Dalam surat dakwaan jaksa, nama Direktur Jenderal Bea dan Cukai Djaka Budi Utama disebut pernah menghadiri pertemuan dengan sejumlah pengusaha kargo pada Juli 2025 bersama beberapa pejabat Bea Cukai lainnya.
Selanjutnya, pada persidangan 20 Mei 2026, jaksa menyampaikan dugaan bahwa Djaka Budi menerima suap sebesar 213.600 dolar Singapura.
Kemudian, dalam sidang pada 12 Juni 2026, terdakwa John Field mengaku telah menyerahkan uang hingga Rp21 miliar kepada Djaka Budi.
Pada persidangan yang sama, jaksa juga membacakan berita acara pemeriksaan (BAP) Andri yang berisi keterangan bahwa dirinya pernah diperintahkan John Field menyerahkan uang kepada sejumlah pejabat di lembaga lain.
Namun demikian, seluruh keterangan yang muncul dalam dakwaan maupun persidangan masih merupakan bagian dari proses pembuktian di pengadilan.
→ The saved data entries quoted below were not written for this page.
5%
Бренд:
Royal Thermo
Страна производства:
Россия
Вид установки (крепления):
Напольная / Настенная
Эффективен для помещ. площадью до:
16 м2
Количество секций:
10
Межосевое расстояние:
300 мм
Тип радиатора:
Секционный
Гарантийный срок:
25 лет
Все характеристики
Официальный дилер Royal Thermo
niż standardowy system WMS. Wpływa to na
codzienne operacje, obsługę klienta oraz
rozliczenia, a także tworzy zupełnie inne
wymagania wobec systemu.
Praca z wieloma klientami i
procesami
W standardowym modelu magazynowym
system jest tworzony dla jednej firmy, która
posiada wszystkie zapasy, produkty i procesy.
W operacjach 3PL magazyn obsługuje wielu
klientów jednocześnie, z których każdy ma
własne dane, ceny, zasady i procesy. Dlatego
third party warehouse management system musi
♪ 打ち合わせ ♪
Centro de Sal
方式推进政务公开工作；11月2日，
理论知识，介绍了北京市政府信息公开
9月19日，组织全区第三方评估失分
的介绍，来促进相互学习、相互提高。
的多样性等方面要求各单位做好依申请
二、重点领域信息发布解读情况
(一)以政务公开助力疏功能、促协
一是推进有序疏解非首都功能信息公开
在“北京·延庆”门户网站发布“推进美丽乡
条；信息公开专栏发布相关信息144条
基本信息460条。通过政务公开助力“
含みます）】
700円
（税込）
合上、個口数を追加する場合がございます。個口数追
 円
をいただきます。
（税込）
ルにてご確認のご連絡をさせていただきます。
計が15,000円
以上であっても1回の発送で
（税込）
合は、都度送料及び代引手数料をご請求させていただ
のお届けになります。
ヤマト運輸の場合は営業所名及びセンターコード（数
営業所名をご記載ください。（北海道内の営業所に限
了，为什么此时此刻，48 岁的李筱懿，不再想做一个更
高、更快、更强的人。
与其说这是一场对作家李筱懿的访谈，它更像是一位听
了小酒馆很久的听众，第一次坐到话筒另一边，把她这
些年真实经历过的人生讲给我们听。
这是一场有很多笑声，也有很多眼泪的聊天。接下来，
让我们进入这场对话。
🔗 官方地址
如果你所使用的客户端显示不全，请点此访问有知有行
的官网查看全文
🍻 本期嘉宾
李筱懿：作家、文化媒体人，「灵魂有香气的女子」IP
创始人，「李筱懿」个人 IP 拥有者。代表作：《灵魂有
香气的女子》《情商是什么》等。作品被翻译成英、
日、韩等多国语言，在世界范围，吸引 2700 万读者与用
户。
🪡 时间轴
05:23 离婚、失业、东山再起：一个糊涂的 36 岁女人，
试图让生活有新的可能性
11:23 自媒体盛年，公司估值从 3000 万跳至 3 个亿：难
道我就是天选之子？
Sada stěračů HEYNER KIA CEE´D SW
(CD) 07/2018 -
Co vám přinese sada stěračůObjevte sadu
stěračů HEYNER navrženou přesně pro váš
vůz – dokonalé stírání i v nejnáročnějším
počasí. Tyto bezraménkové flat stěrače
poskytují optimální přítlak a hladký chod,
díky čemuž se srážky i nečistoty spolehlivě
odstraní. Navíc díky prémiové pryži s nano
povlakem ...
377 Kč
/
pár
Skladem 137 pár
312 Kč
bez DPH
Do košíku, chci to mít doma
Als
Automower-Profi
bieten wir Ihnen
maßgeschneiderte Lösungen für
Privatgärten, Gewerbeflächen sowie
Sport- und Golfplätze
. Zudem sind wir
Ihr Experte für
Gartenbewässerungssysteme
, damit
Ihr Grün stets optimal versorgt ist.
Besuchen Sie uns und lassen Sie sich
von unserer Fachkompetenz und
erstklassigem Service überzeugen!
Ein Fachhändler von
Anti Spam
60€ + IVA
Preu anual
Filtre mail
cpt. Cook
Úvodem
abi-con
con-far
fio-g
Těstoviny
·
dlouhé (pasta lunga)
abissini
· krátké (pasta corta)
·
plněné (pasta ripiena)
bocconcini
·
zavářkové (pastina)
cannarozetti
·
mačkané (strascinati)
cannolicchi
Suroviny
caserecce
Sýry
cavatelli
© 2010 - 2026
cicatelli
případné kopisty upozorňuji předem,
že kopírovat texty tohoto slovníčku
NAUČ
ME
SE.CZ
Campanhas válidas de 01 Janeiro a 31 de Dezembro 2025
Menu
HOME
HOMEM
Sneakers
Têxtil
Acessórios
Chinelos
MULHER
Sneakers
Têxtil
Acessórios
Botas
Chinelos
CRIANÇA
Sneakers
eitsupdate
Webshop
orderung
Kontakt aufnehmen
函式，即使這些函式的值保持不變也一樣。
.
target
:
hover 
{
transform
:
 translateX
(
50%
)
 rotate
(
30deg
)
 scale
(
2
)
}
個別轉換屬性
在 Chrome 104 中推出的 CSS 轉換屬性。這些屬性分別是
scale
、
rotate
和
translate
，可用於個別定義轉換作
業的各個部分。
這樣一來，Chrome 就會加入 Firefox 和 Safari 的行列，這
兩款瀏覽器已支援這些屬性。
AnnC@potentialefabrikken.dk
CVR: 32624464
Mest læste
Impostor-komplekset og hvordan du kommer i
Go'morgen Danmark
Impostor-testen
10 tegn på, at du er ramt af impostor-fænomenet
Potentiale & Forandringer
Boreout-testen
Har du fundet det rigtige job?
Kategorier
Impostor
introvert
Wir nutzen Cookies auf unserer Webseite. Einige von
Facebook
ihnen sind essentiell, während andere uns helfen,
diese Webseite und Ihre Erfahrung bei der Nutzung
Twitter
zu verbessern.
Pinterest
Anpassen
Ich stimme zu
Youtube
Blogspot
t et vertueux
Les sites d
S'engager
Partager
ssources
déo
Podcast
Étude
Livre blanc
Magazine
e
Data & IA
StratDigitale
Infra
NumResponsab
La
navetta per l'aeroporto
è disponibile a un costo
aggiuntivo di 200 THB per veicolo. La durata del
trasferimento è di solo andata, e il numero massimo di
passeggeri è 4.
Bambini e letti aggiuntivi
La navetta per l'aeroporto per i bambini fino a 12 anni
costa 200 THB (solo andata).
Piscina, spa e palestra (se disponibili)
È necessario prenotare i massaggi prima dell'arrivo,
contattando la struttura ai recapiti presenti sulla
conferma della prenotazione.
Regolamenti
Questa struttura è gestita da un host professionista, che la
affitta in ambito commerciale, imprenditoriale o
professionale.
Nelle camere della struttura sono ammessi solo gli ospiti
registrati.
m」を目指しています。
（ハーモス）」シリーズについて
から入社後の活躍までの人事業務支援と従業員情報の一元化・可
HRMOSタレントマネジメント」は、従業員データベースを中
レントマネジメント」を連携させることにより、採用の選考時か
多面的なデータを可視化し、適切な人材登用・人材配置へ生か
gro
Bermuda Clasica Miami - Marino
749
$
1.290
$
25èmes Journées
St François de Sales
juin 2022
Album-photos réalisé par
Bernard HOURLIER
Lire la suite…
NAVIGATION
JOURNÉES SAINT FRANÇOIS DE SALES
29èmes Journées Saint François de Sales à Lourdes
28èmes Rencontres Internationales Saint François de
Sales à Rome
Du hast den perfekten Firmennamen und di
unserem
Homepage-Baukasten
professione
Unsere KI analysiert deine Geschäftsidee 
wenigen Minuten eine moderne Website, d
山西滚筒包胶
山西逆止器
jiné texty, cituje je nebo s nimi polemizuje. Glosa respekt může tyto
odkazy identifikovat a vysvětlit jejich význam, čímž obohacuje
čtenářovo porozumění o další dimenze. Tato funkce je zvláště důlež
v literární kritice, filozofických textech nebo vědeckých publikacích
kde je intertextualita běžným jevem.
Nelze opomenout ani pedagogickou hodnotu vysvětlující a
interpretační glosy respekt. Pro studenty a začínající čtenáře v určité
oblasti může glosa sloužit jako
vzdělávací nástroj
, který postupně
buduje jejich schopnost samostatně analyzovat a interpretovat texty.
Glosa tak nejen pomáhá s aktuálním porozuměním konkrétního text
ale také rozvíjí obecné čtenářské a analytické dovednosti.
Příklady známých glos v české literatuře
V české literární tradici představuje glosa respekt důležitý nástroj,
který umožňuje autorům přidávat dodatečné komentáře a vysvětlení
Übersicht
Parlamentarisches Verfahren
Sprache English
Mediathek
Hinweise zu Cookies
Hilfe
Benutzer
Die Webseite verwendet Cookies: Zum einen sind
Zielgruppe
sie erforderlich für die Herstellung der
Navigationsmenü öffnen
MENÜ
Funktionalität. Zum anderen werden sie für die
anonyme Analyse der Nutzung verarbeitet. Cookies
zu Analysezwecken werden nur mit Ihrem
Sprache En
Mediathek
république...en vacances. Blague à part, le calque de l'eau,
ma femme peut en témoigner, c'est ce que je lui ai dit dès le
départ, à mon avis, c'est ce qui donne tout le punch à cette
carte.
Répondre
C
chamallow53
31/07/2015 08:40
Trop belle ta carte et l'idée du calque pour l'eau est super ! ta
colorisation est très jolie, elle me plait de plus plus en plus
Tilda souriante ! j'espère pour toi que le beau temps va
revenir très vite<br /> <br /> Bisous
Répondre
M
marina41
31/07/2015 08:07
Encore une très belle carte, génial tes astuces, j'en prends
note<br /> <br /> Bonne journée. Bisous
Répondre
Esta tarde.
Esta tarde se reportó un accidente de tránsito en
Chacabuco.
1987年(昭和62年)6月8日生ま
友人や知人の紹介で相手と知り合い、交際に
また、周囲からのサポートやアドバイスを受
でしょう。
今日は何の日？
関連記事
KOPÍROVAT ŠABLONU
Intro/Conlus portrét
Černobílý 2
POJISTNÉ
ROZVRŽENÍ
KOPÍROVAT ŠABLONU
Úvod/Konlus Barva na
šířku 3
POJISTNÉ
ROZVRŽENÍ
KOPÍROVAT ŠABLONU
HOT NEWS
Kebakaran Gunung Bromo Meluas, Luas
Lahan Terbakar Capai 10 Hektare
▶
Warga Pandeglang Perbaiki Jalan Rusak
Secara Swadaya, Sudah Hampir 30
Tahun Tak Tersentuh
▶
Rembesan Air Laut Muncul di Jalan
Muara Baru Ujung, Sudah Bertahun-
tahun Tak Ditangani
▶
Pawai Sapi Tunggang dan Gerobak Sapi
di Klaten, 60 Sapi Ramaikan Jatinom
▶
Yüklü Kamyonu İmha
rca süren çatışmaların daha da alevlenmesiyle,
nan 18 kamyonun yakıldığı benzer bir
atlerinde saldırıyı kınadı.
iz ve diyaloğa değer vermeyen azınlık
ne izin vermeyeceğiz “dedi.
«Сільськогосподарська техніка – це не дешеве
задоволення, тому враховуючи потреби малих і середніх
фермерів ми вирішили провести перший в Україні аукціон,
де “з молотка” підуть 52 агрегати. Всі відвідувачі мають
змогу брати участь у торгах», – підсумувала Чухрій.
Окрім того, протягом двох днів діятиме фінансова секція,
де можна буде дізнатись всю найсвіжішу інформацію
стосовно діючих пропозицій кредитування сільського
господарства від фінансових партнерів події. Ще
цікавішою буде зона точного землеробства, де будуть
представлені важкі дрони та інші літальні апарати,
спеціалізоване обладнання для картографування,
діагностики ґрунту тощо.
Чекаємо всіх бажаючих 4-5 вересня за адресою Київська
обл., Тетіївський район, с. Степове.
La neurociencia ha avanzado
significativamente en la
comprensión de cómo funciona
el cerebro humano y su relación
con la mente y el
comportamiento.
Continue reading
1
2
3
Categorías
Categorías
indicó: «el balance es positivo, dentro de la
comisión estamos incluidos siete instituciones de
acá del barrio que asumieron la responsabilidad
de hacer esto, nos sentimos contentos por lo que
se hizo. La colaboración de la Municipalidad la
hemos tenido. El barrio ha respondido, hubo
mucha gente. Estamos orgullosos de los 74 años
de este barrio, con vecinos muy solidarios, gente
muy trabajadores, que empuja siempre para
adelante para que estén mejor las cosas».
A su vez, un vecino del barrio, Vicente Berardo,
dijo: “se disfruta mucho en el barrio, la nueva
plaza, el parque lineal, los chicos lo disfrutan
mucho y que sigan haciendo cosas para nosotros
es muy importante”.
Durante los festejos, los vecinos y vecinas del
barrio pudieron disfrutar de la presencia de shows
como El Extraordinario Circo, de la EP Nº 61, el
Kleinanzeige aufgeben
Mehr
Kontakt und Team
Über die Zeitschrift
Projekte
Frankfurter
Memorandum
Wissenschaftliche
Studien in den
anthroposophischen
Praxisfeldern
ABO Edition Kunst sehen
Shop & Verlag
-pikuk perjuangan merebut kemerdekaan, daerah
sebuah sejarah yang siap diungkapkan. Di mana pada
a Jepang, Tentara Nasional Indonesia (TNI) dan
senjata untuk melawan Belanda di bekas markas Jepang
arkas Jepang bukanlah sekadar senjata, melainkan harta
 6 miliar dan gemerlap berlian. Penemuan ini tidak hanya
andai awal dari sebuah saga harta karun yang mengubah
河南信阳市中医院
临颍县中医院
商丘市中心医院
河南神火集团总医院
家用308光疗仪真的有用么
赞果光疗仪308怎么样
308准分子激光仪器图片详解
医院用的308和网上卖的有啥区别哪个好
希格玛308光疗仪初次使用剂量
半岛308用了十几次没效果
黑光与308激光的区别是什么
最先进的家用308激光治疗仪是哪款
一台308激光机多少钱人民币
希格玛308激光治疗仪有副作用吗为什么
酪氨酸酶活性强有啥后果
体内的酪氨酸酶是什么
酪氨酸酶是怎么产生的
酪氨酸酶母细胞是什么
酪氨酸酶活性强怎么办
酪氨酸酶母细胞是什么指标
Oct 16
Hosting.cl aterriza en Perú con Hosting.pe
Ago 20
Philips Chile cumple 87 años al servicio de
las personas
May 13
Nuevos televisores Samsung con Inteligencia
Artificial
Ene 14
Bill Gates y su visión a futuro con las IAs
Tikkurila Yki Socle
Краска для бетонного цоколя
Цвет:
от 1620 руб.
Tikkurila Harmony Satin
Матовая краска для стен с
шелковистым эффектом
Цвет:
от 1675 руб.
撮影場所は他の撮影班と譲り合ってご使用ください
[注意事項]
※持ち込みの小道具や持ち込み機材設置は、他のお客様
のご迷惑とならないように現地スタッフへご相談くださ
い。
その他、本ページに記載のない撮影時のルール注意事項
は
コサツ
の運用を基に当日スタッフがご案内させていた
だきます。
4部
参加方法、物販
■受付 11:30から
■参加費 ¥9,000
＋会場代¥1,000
Penilaian mengenai benar atau tidaknya tuduhan tersebut akan ditentukan melalui putusan hakim yang telah berkekuatan hukum tetap.
Dengan pelimpahan berkas Budiman Bayu Prasojo kepada jaksa, seluruh tersangka yang ditangani KPK dalam perkara ini kini telah memasuki tahapan penuntutan atau telah lebih dahulu menjalani proses persidangan.